Last month, as Mother’s Day approached, TV was saturated with pink-hued commercials about how mothers are angelic, other-worldly beings, how they selflessly take care of everyone, how indescribably wonderful they are, how they give and give until there’s nothing left, how we owe them everything (or at least whatever the company is selling on their commercial). Department stores featured t-shirts with “Super Mom” and jewelry with children’s birthstones, and florists stood at the ready, hands out for the fists full of cash for overpriced roses and flowers, because how can you possibly think about the price tag when it comes to your mother, for pete’s sake?
Now, as Father’s Day is coming up, I can’t help but notice the drastic difference in advertising, presentation, and gift ideas for fathers. I was flipping through t-shirts, looking for a gift for Gary, and all I could find were jokes about beer drinking, hoarding the remote control, and “go ask your mother”. Needless to say, I didn’t waste my money on this crap.
Gary is not a beer-guzzling, TV-bingeing caveman with no clue what goes on in our household. I find it hard to believe he’s a rare exception to this stereotype. Gary cooks, reads to the kids, plays Barbies, plays hide-and-seek and Nerf guns, works hard, gets up in the middle of the night when one of the kids is sick, doctors scrapes and cuts and bruises, and ignores his own exhaustion if one of the kids wants to sit on his lap, play, tickle, or tell him an endless story with no plot.
And we’re supposed to honor him with a t-shirt bragging about his beer-chugging skills? Seriously, how far behind the times are these idiots crafting these lame gift ideas? Many Father’s Day gifts, cards, and commercials are either thinly-veiled insults, or straight-up, blatant slaps to dads’ faces. We’re supposed to laugh whimsically at commercials about dear old Dad’s incompetence, stumbling foolishness, gas issues, and cluelessness about taking care of children, a home, or anything, really, besides a cold six-pack.
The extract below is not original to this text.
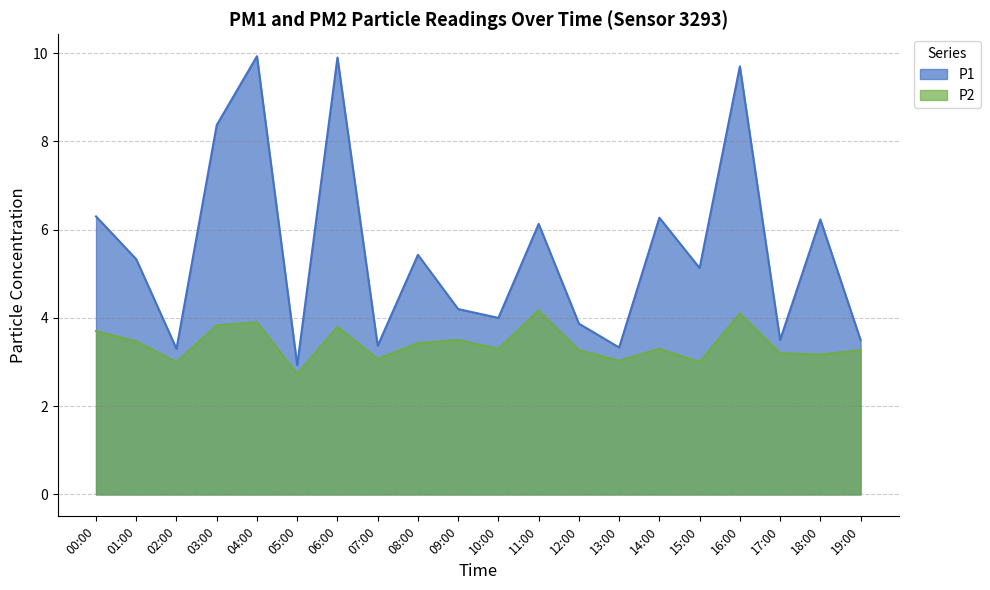

Where is the first local minimum for P1?

02:00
I can’t understand why more men aren’t angry about this. I can’t understand why more women aren’t angry, either. Mom-as-martyr and Dad-as-jackass stereotypes don’t help anyone. How about parents acting as partners? How about respecting both roles and not placing one on a pedestal and one in the toilet for giggles and kicks?
I think Gary is going to really like his Father’s Day gift this year. He told us not to get him a gift, like he does every year, but Sunflower came to me with an idea, all her own, and I know she’s excited to give this present to him. Rest assured, it’s most definitely not a shirt about his alcohol consumption, and it does not use the ridiculous phrase “man cave”. Believe it or not, gifts without that garbage do exist, if you look hard enough. I just think it’s sad we have to look so hard.